Penekanan Prabowo pada kekuatan yang tumbuh dari dalam negeri menunjukkan bahwa kerja sama global dipandang sebagai pelengkap bagi agenda nasional. Negara dapat memperluas kemitraan di luar negeri, namun fondasi utamanya tetap berada pada kemampuan memenuhi kebutuhan rakyat dan menjaga kemandirian dalam sektor-sektor strategis.
Setelah seluruh agenda di New Delhi selesai, Presiden Prabowo langsung bertolak pulang bersama rombongan terbatas. Dalam penerbangan menuju Indonesia, ia didampingi Menteri Luar Negeri Sugiono, Menteri Investasi dan Hilirisasi Rosan Roeslani, Menteri Pendidikan Tinggi, Sains, dan Teknologi Brian Yuliarto, serta Sekretaris Kabinet Teddy Indra Wijaya.
Agenda Luar Negeri dan Kepentingan Dalam Negeri
Kehadiran sejumlah menteri dalam rombongan mencerminkan keterkaitan agenda KTT dengan berbagai bidang kebijakan. Diplomasi, investasi dan hilirisasi, pendidikan tinggi, sains, teknologi, serta koordinasi kabinet merupakan area yang saling berhubungan dalam upaya memperkuat posisi Indonesia di tengah dinamika global.
Hilirisasi dan investasi, misalnya, berkaitan dengan dorongan untuk meningkatkan nilai tambah sumber daya serta memperluas peluang ekonomi.
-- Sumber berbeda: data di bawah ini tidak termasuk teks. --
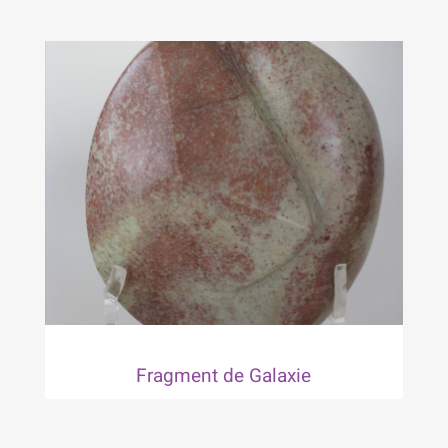
Fragment de Galaxie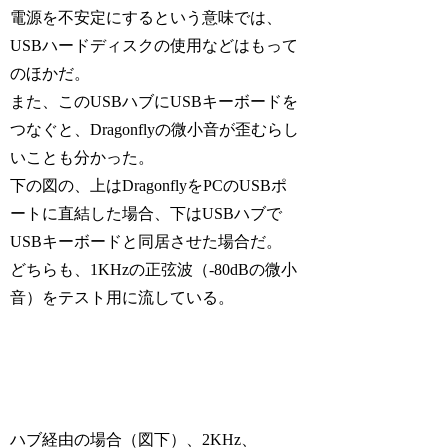
電源を不安定にするという意味では、
USBハードディスクの使用などはもって
のほかだ。
また、このUSBハブにUSBキーボードを
つなぐと、Dragonflyの微小音が歪むらし
いことも分かった。
下の図の、上はDragonflyをPCのUSBポ
ートに直結した場合、下はUSBハブで
USBキーボードと同居させた場合だ。
どちらも、1KHzの正弦波（-80dBの微小
音）をテスト用に流している。
ハブ経由の場合（図下）、2KHz、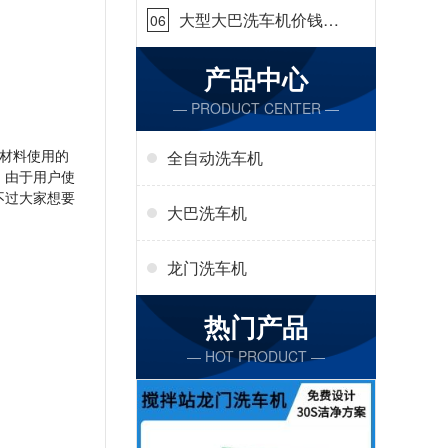
大型大巴洗车机价钱怎
06
么样[隆茂鑫晟]
产品中心
— PRODUCT CENTER —
材料使用的
全自动洗车机
，由于用户使
不过大家想要
大巴洗车机
龙门洗车机
热门产品
— HOT PRODUCT —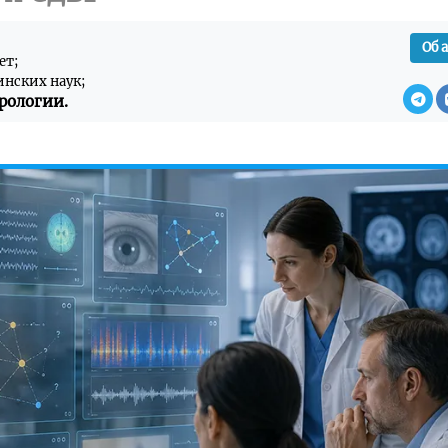
Об 
ет;
инских наук;
рологии.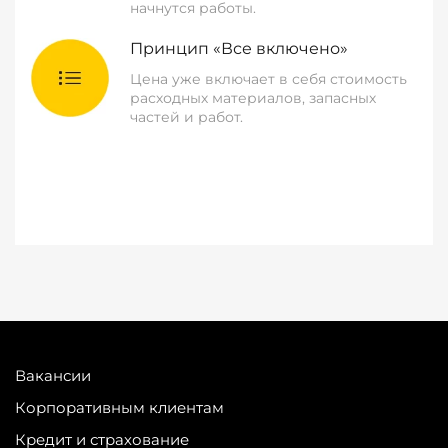
начнутся работы.
Принцип «Все включено»
Цена уже включает в себя стоимость
расходных материалов, запасных
частей и работ.
Вакансии
Корпоративным клиентам
Кредит и страхование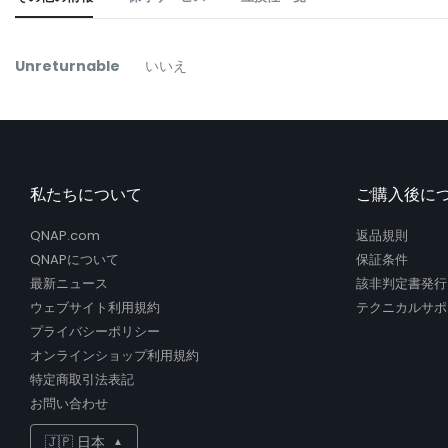
the
beginning
of
そ
Unreturnable
いいえ
the
の
images
他
gallery
の
情
報
私たちについて
ご購入後に
QNAP.com
返品規則
QNAPについて
保証条件
最新ニュース
該非判定書発行
ウェブサイト利用規約
テクニカルサポ
プライバシーポリシー
オンラインショップ利用規約
特定商取引法表記
お問い合わせ
🇯🇵 日本
▲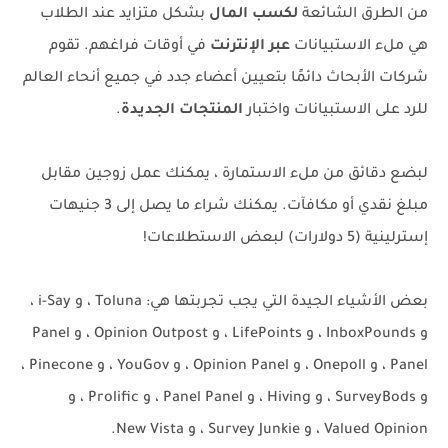
من الطرق الشائعة
لكسب المال
بشكل متزايد عند الطلاب
هي ملء الاستبيانات
عبر الإنترنت
في أوقات فراغهم. تقوم
شركات الأبحاث دائمًا بتعيين أعضاء جدد في جميع أنحاء العالم
للرد على الاستبيانات واختبار
المنتجات الجديدة
.
لبضع دقائق من ملء الاستمارة ، يمكنك عمل زوجين مقابل
مبلغ نقدي أو مكافآت. يمكنك شراء ما يصل إلى 3 جنيهات
إسترلينية (5 دولارات) لبعض الاستطلاعات!
بعض الأشياء الجيدة التي يجب تجربتها هي: Toluna ، و i-Say ،
و InboxPounds ، و LifePoints ، و Opinion Outpost ، و Panel
Panel ، و Onepoll ، و Opinion Panel ، و YouGov ، و Pinecone ،
و SurveyBods ، و Hiving ، و Panel Panel ، و Prolific ، و
Valued Opinion ، و Survey Junkie ، و New Vista.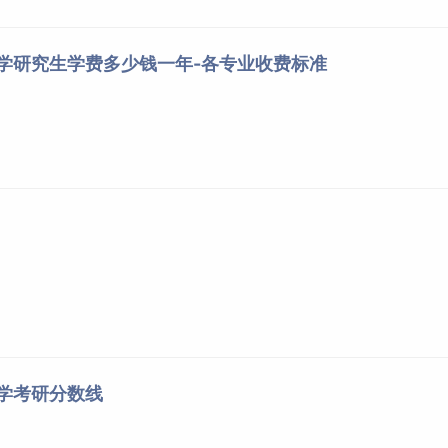
大学研究生学费多少钱一年-各专业收费标准
大学考研分数线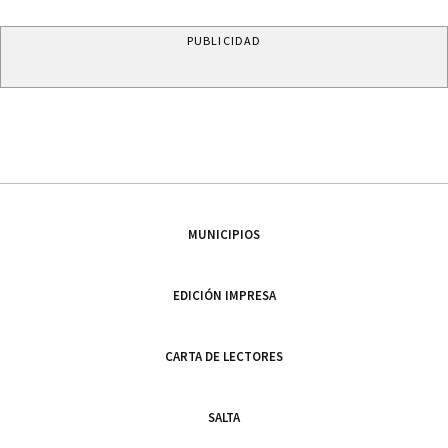
PUBLICIDAD
MUNICIPIOS
EDICIÓN IMPRESA
CARTA DE LECTORES
SALTA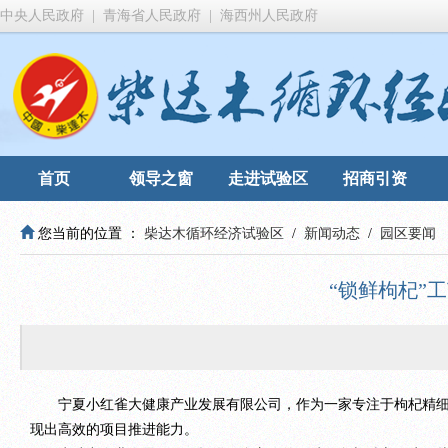
中央人民政府
|
青海省人民政府
|
海西州人民政府
首页
领导之窗
走进试验区
招商引资
您当前的位置 ：
柴达木循环经济试验区
/
新闻动态
/
园区要闻
“锁鲜枸杞”
宁夏小红雀大健康产业发展有限公司，作为一家专注于枸杞精细加
现出高效的项目推进能力。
Sementara itu, pendidikan tinggi, sains, dan teknologi memiliki peran dalam menyiapkan kapasitas nasional agar Indonesia mampu bersaing dan mengembangkan solusi bagi kebutuhan domestik.
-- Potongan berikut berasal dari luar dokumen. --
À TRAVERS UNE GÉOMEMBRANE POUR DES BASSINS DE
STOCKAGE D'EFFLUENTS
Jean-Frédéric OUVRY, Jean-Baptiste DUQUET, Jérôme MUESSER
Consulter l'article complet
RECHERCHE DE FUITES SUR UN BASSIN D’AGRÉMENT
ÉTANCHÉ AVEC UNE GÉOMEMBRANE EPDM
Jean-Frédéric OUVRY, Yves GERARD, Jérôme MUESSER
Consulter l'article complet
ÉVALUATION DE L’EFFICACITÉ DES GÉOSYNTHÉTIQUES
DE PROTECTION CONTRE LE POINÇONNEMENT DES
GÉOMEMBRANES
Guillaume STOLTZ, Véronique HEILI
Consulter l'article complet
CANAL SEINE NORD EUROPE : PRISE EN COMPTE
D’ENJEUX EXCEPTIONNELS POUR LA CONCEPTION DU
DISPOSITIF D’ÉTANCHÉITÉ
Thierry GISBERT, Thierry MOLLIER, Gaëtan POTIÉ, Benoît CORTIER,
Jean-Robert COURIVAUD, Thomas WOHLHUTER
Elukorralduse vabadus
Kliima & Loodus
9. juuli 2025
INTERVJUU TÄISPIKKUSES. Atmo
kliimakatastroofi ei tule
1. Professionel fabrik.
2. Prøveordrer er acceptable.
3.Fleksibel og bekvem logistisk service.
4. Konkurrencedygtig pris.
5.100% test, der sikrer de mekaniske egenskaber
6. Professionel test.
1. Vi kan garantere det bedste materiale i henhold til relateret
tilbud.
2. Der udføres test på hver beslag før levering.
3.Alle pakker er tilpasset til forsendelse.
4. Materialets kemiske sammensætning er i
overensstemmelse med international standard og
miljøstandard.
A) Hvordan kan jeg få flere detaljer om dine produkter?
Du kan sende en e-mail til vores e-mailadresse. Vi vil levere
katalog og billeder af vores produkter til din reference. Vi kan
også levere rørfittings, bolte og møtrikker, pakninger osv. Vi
Pesan mengenai pangan dan energi juga memiliki arti penting bagi masyarakat. Ketahanan pangan berkaitan dengan kemampuan menyediakan kebutuhan konsumsi secara berkelanjutan, sedangkan ketahanan energi menyangkut ketersediaan pasokan yang mendukung aktivitas rumah tangga, layanan publik, transportasi, dan kegiatan ekonomi. Dalam pandangan yang disampaikan Presiden, pemenuhan kebutuhan tersebut merupakan bagian dari jalan menuju bangsa yang kuat dan mandiri.
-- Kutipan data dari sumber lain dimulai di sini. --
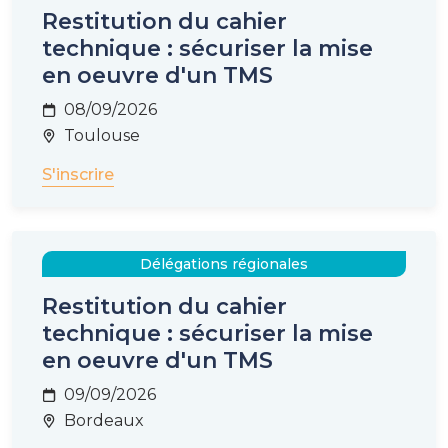
Restitution du cahier
technique : sécuriser la mise
en oeuvre d'un TMS
08/09/2026
Toulouse
S'inscrire
Délégations régionales
Restitution du cahier
technique : sécuriser la mise
en oeuvre d'un TMS
09/09/2026
Bordeaux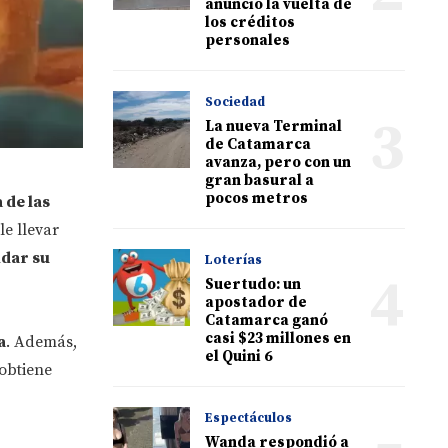
anunció la vuelta de
los créditos
personales
Sociedad
3
La nueva Terminal
de Catamarca
avanza, pero con un
gran basural a
pocos metros
 de las
le llevar
idar su
Loterías
4
Suertudo: un
apostador de
Catamarca ganó
casi $23 millones en
a
. Además,
el Quini 6
 obtiene
Espectáculos
Wanda respondió a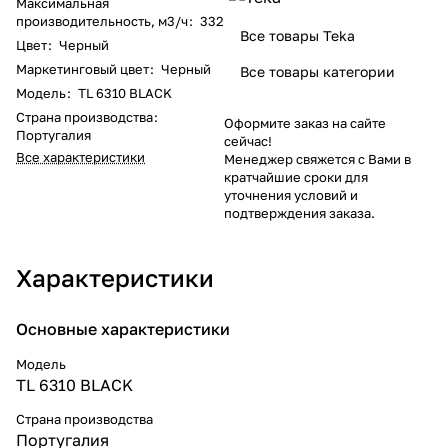
Максимальная
производительность, м3/ч
:
332
Все товары Teka
Цвет
:
Черный
Маркетинговый цвет
:
Черный
Все товары категории
Модель
:
TL 6310 BLACK
Страна производства
:
Оформите заказ на сайте
Португалия
сейчас!
Все характеристики
Менеджер свяжется с Вами в
кратчайшие сроки для
уточнения условий и
подтверждения заказа.
Характеристики
Основные характеристики
Модель
TL 6310 BLACK
Страна производства
Португалия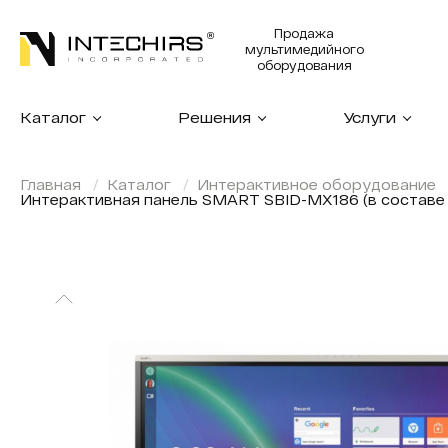
Продажа
мультимедийного
оборудования
Каталог
Решения
Услуги
Главная
Каталог
Интерактивное оборудование
Интерактивная панель SMART SBID-MX186 (в составе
Kepulangan Prabowo dari New Delhi menutup agenda luar negeri Indonesia dalam KTT BRICS 2026. Selanjutnya, komitmen yang ditegaskan dalam forum tersebut akan menjadi bagian dari arah Indonesia dalam memperkuat kerja sama dengan anggota dan mitra BRICS, sambil tetap menempatkan kepentingan rakyat serta ketahanan nasional sebagai pijakan utama.
Related Reading
Frequently Asked Questions
What is Prabowo Tiba di Tanah Air Usai?
Prabowo Tiba di Tanah Air Usai is the main topic of this guide. The article explains the context, practical details, and next steps readers should understand.
Why does Prabowo Tiba di Tanah Air Usai matter?
Prabowo Tiba di Tanah Air Usai matters because readers are looking for a useful answer, not just a short summary. Good content should match search intent and help them decide what to do next.